Nous ne pouvons nous satisfaire de découvertes scientifiques qui n'interrogent pas les conséquences qu'elles emportent pour l'avenir de notre société. La bioéthique exige un cap, et ce cap, c'est l'homme. De tous les projets de loi que nous avons travaillés depuis deux ans, celui que nous nous apprêtons à examiner est de loin le plus fondamental, car ce que nous déciderons en dira long sur la société à laquelle nous aspirons.
Au cours des soixante heures d'audition et des cinquante heures d'examen en commission spéciale, chacun a pu s'exprimer librement, dans le respect de l'autre. Je tiens à remercier la présidente de la commission spéciale et à saluer le travail qu'elle a accompli pour que nos débats se déroulent dans un climat toujours serein et respectueux. J'espère que nous retrouverons ce même climat ici, en séance publique.
Face à la complexité des sujets bioéthiques, gardons-nous de tomber dans le piège des postures politiques. Les clivages doivent être dépassés. Les choix que nous nous apprêtons à faire ne sont pas anodins ; leurs conséquences seront réelles et durables. Si nous ouvrons aujourd'hui des possibles, des droits, nous ne pourrons pas les reprendre demain au gré d'une alternance politique. Ce n'est pas envisageable.
Je n'envie pas celles et ceux qui auraient des convictions franches et tranchées depuis des mois sur les questions abordées dans ce projet de loi. C'est avec sagesse et respect que nous devons aborder ce texte, et plus encore avec le courage d'abandonner nos certitudes et de faire abstraction de nos convictions, au profit du doute et de l'interrogation. Il nous faut douter à chaque instant, nous questionner à chaque amendement, pour que l'intérêt général prenne le pas sur nos croyances personnelles. L'exercice est difficile tant les sujets de bioéthique touchent à l'intime, mais nous devons nous y contraindre. Les enjeux l'exigent.
Le texte ouvre des possibilités scientifiques et soulève des doutes éthiques. Devons-nous laisser le progrès scientifique définir notre société et accepter toutes les avancées, qu'importent les conséquences, ou au contraire définir nous-mêmes les limites que nous voulons donner à la science, en conscience ? C'est précisément ce point d'équilibre que nous devons réussir à trouver.
Si je suis convaincu qu'il est essentiel, dans notre monde, de remettre de la science dans les consciences, ce projet de loi nous offre l'occasion de remettre de la conscience dans la science, de poser des bornes éthiques et de rappeler que tout ce qui est possible n'est pas nécessairement souhaitable.
Nous devons poser des garde-fous, réintroduire de l'humain au coeur du progrès scientifique. Certains interdits ne peuvent être transgressés. Faut-il le rappeler ? La gestation pour autrui ne figure pas dans le texte que nous examinons. Si nous ouvrons la PMA à toutes, la GPA reste interdite pour tous. L'ouverture de la PMA relève d'une logique d'égalité, souhaitée par la majorité des Français.

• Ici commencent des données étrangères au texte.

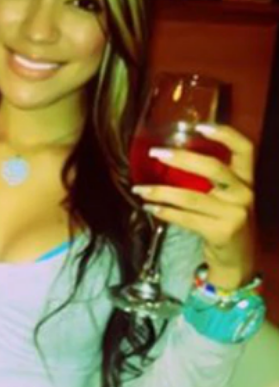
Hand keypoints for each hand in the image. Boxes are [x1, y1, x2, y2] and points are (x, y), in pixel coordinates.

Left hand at [131, 124, 254, 287]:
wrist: (237, 259)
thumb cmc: (224, 219)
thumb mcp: (225, 195)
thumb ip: (209, 177)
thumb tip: (169, 155)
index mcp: (246, 179)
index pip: (245, 149)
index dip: (226, 134)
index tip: (199, 126)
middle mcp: (244, 193)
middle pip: (214, 168)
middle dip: (182, 159)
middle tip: (155, 153)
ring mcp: (235, 214)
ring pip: (192, 197)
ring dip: (160, 191)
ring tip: (139, 189)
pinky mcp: (222, 233)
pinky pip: (186, 218)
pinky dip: (165, 212)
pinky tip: (149, 207)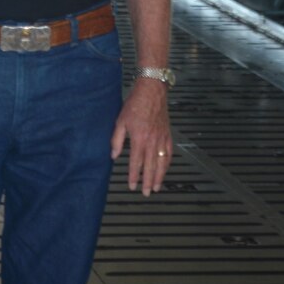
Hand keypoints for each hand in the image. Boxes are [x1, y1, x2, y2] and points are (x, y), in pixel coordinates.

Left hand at [111, 78, 171, 195]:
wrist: (152, 90)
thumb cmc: (135, 103)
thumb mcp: (121, 120)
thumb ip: (117, 140)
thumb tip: (114, 156)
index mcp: (139, 138)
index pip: (136, 162)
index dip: (134, 176)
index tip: (132, 186)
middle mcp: (152, 141)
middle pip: (151, 166)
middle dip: (148, 181)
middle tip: (146, 193)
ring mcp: (162, 138)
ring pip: (162, 162)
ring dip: (160, 176)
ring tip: (156, 187)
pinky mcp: (168, 134)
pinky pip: (169, 152)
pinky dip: (168, 163)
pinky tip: (165, 169)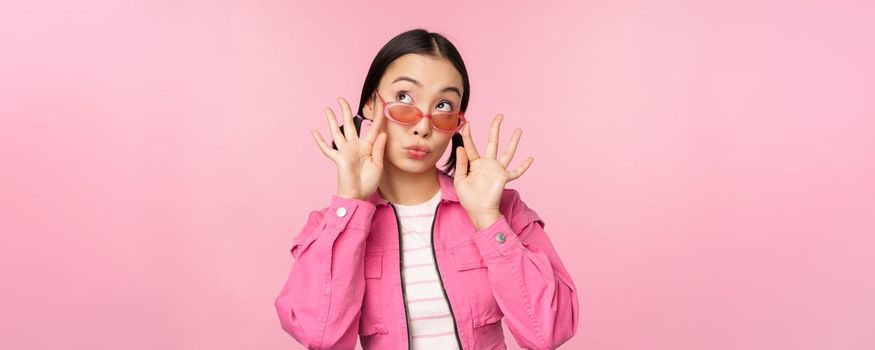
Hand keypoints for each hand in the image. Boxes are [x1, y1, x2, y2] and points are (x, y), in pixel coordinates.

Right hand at [310, 95, 386, 199]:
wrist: (358, 196)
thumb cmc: (368, 183)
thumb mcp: (378, 165)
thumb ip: (379, 148)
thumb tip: (383, 132)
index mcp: (368, 147)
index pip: (373, 127)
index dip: (377, 115)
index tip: (379, 101)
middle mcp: (355, 146)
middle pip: (350, 124)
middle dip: (346, 111)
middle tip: (342, 99)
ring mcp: (345, 151)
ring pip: (337, 132)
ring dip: (332, 120)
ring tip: (327, 109)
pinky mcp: (338, 158)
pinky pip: (327, 148)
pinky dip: (320, 141)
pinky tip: (314, 132)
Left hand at [454, 113, 533, 227]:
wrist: (479, 211)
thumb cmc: (468, 198)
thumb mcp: (460, 180)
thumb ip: (461, 163)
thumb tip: (460, 147)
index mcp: (475, 164)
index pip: (471, 146)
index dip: (468, 135)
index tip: (467, 124)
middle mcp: (488, 164)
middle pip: (493, 142)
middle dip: (495, 129)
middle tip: (499, 116)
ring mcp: (497, 170)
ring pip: (508, 152)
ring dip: (513, 141)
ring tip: (518, 130)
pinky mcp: (504, 178)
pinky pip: (516, 171)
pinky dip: (524, 166)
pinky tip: (530, 158)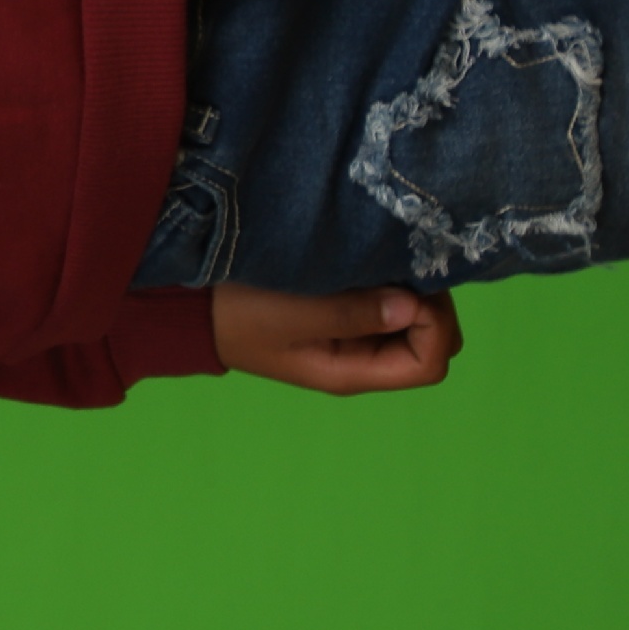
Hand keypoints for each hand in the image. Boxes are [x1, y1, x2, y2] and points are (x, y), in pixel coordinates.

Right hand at [210, 281, 465, 394]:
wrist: (193, 307)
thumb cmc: (238, 313)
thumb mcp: (293, 314)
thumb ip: (353, 314)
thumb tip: (415, 306)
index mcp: (353, 371)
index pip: (430, 362)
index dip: (432, 324)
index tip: (407, 287)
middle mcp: (364, 359)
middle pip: (435, 341)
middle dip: (430, 304)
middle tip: (400, 266)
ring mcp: (357, 336)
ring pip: (418, 318)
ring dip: (411, 288)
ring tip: (383, 258)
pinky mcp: (348, 310)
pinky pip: (393, 301)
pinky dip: (394, 281)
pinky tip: (373, 258)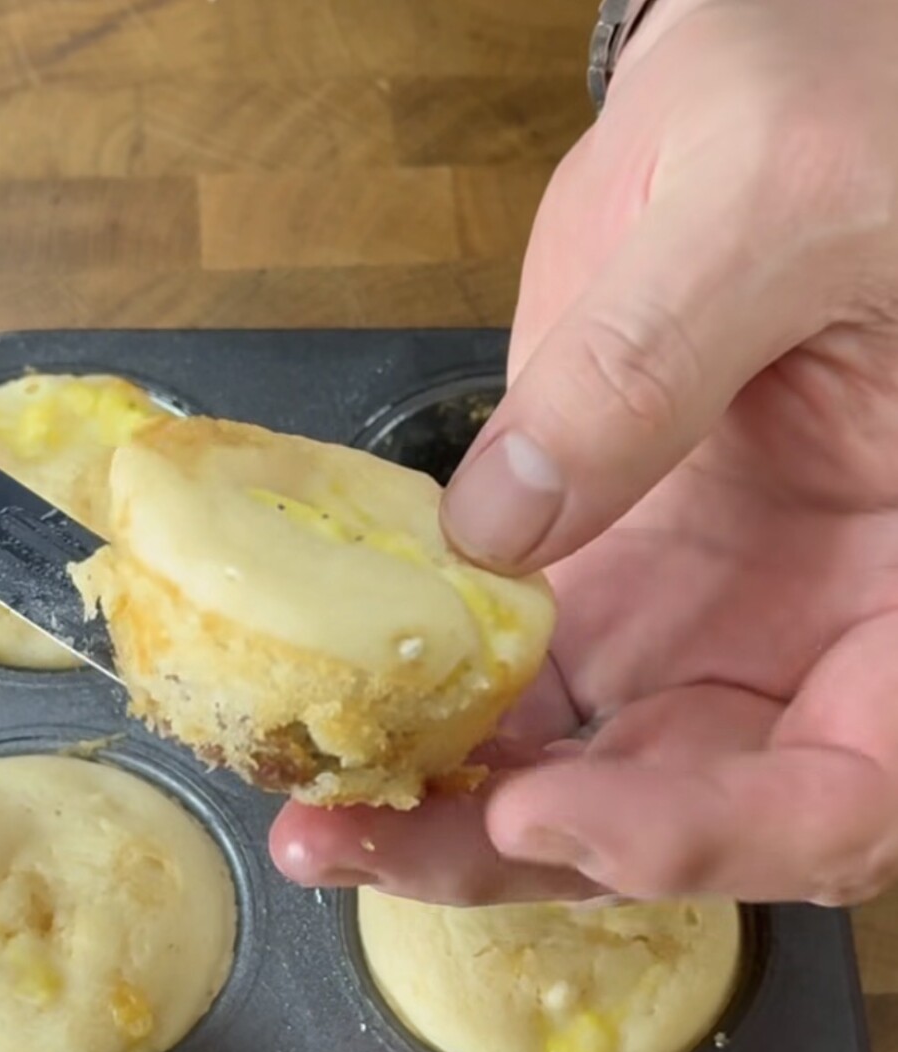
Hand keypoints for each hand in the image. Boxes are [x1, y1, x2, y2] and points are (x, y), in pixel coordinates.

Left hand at [272, 0, 897, 906]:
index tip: (549, 811)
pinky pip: (525, 706)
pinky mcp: (615, 597)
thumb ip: (646, 364)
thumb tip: (495, 528)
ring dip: (454, 820)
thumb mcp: (774, 200)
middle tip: (364, 840)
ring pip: (594, 784)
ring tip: (315, 821)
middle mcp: (820, 641)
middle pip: (697, 818)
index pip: (845, 787)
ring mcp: (714, 628)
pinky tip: (335, 732)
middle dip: (530, 851)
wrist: (782, 90)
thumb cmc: (846, 112)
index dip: (707, 837)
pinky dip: (435, 735)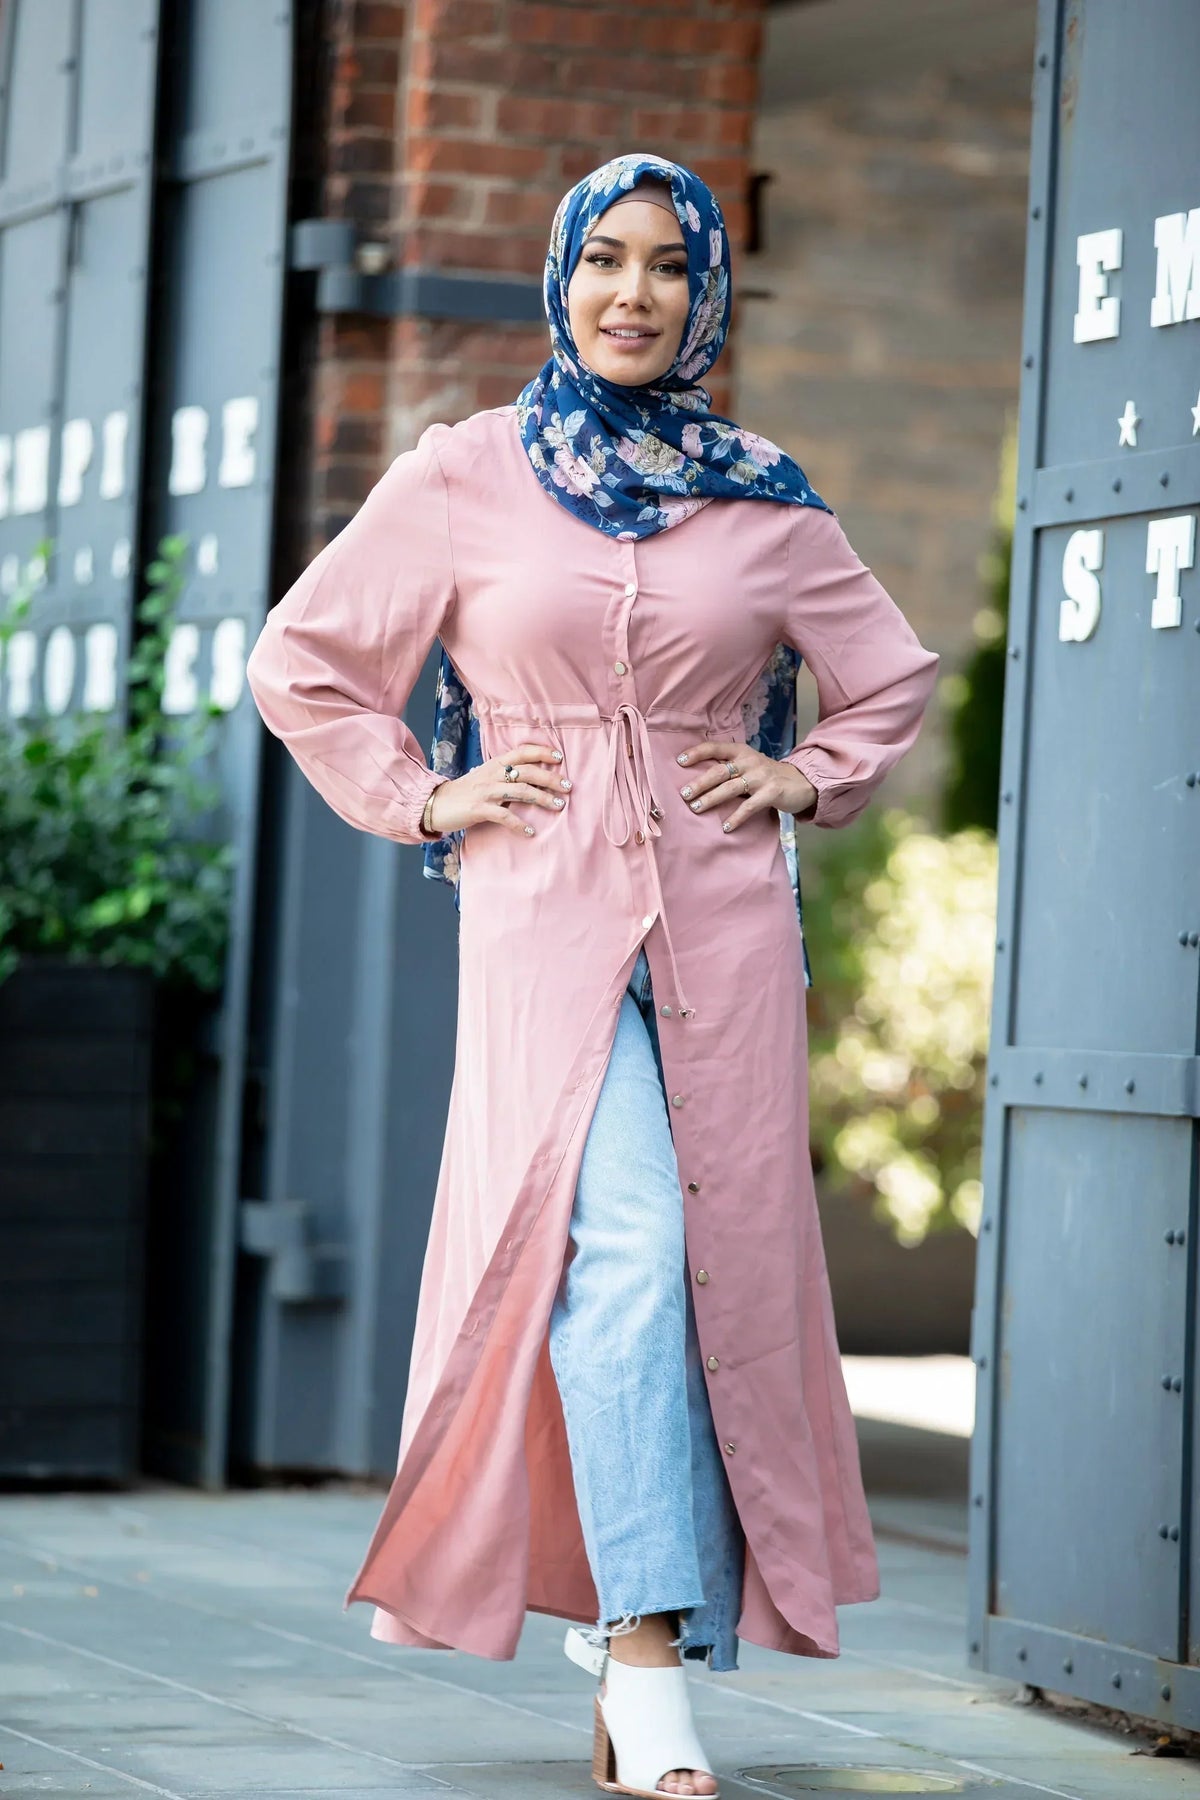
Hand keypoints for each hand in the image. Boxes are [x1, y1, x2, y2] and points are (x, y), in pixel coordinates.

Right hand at [427, 741, 570, 837]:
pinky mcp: (479, 809)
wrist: (437, 804)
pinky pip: (504, 816)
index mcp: (495, 764)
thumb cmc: (465, 792)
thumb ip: (505, 775)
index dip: (541, 751)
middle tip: (568, 786)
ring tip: (559, 806)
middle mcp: (492, 774)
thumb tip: (531, 776)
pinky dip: (519, 824)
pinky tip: (530, 831)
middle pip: (527, 771)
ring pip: (520, 791)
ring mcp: (486, 791)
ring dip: (543, 798)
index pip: (521, 752)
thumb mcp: (485, 777)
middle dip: (550, 778)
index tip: (560, 756)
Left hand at [675, 740, 816, 833]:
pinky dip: (736, 817)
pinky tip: (726, 826)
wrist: (800, 782)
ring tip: (696, 809)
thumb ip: (728, 767)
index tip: (679, 761)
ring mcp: (761, 776)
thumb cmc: (766, 775)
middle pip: (719, 771)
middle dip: (700, 783)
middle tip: (684, 795)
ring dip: (712, 799)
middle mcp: (750, 761)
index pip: (715, 748)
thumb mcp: (748, 765)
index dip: (697, 753)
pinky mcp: (772, 792)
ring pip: (731, 788)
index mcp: (741, 751)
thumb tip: (696, 779)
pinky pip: (750, 806)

Je me réjouis d'examiner ce texte aujourd'hui. Depuis quelque temps, j'évoque souvent des urgences : urgence de l'accès aux soins, urgence de chacune et chacun. Après l'engagement présidentiel de 2017 et le travail effectué en 2018, il importe de faire aboutir un projet devenu une urgence pour des femmes qui attendent un tel texte depuis trop longtemps.
Au-delà de l'ouverture de la PMA, ce texte fait écho à des enjeux de société importants. Après les discussions et la création du Health Data Hub par la loi relative à l'organisation et à la transformation du système de santé, dite « ma santé 2022 », nous allons pour la première fois légiférer sur l'intelligence artificielle.
Le numérique bouleverse nos vies. Il est aujourd'hui une condition sine qua non des sciences du vivant, offrant des perspectives sans commune mesure pour l'avenir. En la matière, nous devons encore et toujours lier science et conscience. C'est pourquoi nous renforçons le consentement à l'information et consacrons la garantie humaine dans l'interprétation des résultats en cas d'utilisation d'algorithmes, de sorte que la technologie reste sous contrôle de la décision médicale, de l'humain, et que la médecine, la santé, restent avant tout des activité humaines.
Les nombreux sujets majeurs que nous examinerons ces trois prochaines semaines nous placeront au coeur de la spécificité française dans la réflexion sur les enjeux éthiques liés au corps humain.
Chers collègues, soyons sceptiques, doutons, réfléchissons à ce que nous voulons pour l'avenir. Pour paraphraser Pascal, soyons le « roseau pensant », celui qui connaît avant tout les limites humaines. Je vous souhaite de beaux et riches débats.